QUOTED PASSAGE:
- The Washington Times - Saturday, February 21, 2004

James T. Farrell died in 1979, but his critical reputation had already sunk to a level where it was scarcely recoverable; the novelist once mentioned in the same breath as Ernest Hemingway, William Faulkner, and John Dos Passos was now identified solely with “Studs Lonigan,” his 1935 trilogy about the adolescence and early manhood of a wayward Chicago youth.

Nothing has happened in the ensuing 25 years to improve Farrell’s fortunes. College surveys of 20th-century American fiction, eager to bring in multicultural names along with the canonized ones, have even less room for an old-fashioned unrepentant naturalist such as Farrell, whose prolific but rather unvaried productions are left to the library stacks. Virtually all his books are out of print, and if the name Studs Lonigan rings a bell in your head you’re doubtless 65 or older.

(The Library of America will republish the Lonigan trilogy in March, a bold decision.)

The title of Robert Landers’ hard-working biography, “An Honest Writer,” is not likely to make readers’ hearts beat faster, yet it speaks fairly to the reputation Farrell acquired early in his career. When Alfred Kazin devoted five pages to him in “On Native Ground” (1942), Kazin characterized Farrell as “passionately honest and passionately narrow.”

Yet that honesty seemed to go along with the lack of anything resembling an artful literary style. “He wrote with his hands and feet and any bludgeon within reach,” Kazin announced, comparing Farrell’s non-style to that of a sausage machine churning out each recorded detail with an “almost quantitative disgust.”

Mr. Landers tends to employ adjectives that accord with such an appraisal when he calls “Young Lonigan,” first of the trilogy, a “raw, relentless novel.” It is almost as though, to be truly passionate and honest, one has to be the opposite of Henry James.

Yet Farrell admired Marcel Proust and even proposed, in describing the project of a series of panoramic books that never got written, that they would treat Time in a Proustian way, resulting in an American version of “A La Recherche du Temps Perdu.”

Mr. Landers renders the biographical narrative with even-handed, scrupulous attention, beginning when Farrell at age two was sent to be raised by maternal relatives who, like his parents, lived in Chicago. His tenure at the Corpus Christi parochial school, run by the Sisters of Mercy; his fascination with baseball (the Chicago Black Sox scandal occurred when he was 15, and he watched a Yankees ballgame the night before he died); his experiences with girls, pool rooms, and drinking, all became the stuff of his novels.

Except that he was also a reader from age 18 on, delving into Freud, reading novels by Samuel Butler, Sinclair Lewis and Theodore Dreiser, and fixing on the final chapter of Walter Pater’s “The Renaissance,” which recommended the virtues of burning with a hard gem-like flame so as to achieve success in life. (It is telling that the presumably hard-boiled Farrell would find sustenance in the aesthete Pater.)

At the University of Chicago where he spent periods of time, Farrell lost his Catholic faith, read Bertrand Russell’s “A Free Man’s Worship” and John Dewey’s “Human Nature and Conduct,” and even admired the prose of the philosopher George Santayana, while realizing that he would never command such a style.

[Extracted data entries]
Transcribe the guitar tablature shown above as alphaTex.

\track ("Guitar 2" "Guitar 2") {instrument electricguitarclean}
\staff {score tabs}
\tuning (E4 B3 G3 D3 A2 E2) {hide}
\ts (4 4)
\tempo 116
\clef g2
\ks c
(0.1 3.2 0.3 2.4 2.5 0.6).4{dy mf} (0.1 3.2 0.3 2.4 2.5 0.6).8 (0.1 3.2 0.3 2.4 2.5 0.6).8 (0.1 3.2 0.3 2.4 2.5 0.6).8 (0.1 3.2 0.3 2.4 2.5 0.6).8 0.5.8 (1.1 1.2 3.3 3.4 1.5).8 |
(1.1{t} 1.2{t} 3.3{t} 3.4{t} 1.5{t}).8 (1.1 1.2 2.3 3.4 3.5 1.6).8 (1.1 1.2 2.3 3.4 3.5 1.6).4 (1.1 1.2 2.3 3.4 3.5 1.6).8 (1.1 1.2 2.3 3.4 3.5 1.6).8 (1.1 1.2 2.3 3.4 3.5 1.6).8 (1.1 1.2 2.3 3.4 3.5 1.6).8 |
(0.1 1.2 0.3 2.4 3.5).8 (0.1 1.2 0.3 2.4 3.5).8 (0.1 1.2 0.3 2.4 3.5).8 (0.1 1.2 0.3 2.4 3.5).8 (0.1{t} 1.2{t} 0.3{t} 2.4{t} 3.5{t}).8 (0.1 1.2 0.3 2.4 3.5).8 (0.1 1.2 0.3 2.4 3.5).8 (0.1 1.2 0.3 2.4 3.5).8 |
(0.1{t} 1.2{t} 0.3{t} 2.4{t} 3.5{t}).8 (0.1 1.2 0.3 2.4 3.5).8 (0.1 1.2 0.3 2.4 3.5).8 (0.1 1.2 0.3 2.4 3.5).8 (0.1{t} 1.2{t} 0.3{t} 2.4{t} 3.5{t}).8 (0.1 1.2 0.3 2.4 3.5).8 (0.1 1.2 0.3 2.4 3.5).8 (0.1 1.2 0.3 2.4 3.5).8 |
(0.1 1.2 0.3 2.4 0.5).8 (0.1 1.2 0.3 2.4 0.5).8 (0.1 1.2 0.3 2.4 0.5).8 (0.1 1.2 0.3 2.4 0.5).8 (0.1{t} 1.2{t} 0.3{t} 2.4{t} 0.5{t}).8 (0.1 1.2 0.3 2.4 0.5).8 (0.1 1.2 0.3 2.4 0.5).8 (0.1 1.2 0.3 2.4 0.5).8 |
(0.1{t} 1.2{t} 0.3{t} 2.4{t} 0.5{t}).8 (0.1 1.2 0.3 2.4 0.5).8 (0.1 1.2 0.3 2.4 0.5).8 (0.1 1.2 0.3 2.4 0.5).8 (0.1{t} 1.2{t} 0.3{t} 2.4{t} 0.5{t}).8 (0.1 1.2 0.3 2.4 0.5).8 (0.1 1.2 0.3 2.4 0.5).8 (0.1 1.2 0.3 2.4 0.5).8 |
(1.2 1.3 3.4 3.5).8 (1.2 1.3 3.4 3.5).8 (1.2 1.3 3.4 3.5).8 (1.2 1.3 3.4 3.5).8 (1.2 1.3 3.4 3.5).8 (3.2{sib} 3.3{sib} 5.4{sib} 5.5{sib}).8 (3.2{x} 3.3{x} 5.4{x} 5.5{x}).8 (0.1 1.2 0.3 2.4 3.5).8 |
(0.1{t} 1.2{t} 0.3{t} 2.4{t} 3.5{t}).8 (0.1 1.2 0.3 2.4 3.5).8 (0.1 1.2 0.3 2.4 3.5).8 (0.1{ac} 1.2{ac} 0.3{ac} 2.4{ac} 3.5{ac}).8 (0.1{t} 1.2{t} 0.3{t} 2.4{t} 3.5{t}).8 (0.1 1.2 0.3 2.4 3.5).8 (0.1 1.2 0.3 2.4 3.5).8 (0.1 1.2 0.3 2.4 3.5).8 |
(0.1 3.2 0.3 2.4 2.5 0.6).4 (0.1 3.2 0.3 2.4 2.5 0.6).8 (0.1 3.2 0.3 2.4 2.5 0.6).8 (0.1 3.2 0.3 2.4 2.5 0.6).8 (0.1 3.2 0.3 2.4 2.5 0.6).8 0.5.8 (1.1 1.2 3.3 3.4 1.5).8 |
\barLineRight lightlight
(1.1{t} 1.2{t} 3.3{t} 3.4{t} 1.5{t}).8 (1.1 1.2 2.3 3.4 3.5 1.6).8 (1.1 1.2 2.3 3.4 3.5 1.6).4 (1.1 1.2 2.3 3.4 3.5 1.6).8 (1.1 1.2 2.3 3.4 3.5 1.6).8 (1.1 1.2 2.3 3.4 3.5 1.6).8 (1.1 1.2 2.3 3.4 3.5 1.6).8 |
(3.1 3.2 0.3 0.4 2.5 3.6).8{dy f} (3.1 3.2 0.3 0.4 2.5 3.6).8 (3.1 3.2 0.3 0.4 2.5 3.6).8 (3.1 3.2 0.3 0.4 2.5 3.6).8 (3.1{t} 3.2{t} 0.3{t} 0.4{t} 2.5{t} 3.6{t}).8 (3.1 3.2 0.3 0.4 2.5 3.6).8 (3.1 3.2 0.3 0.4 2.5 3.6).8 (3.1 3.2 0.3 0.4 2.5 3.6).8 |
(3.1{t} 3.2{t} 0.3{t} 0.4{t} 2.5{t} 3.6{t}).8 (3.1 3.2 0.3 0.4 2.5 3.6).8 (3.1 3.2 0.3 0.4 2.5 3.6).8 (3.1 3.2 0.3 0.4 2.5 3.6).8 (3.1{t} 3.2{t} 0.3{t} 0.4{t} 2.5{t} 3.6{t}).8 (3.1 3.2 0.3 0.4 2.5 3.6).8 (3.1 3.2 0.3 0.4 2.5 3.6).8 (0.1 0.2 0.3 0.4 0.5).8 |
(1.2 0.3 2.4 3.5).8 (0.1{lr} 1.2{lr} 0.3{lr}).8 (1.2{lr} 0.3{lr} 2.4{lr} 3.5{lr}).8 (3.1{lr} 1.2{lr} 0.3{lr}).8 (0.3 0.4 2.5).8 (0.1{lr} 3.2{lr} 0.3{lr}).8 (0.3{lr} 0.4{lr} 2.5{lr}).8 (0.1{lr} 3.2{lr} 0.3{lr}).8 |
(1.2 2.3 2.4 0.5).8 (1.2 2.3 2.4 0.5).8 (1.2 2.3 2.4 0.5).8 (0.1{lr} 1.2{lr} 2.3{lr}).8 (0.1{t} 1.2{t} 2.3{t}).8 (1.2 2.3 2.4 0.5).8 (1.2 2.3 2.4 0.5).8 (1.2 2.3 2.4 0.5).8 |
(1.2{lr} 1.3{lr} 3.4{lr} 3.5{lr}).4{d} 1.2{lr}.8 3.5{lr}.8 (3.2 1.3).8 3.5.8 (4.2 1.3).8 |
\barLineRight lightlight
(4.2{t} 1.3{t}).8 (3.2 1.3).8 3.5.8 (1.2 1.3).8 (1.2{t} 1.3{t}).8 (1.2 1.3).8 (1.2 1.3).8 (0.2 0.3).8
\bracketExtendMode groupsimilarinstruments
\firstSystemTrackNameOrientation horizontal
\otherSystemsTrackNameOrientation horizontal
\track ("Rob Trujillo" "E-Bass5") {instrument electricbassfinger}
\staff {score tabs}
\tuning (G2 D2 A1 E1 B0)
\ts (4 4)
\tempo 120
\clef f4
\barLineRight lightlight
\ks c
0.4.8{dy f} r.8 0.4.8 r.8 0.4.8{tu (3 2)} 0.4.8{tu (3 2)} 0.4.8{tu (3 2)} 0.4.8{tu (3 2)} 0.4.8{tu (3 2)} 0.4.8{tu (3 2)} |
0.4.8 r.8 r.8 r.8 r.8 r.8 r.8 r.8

DO THIS:
From the Farrell book review, print the passage starting at "Mr. Landers tends" and ending at "of Henry James.", keeping every word and mark unchanged.

RESPONSE:
Mr. Landers tends to employ adjectives that accord with such an appraisal when he calls “Young Lonigan,” first of the trilogy, a “raw, relentless novel.” It is almost as though, to be truly passionate and honest, one has to be the opposite of Henry James.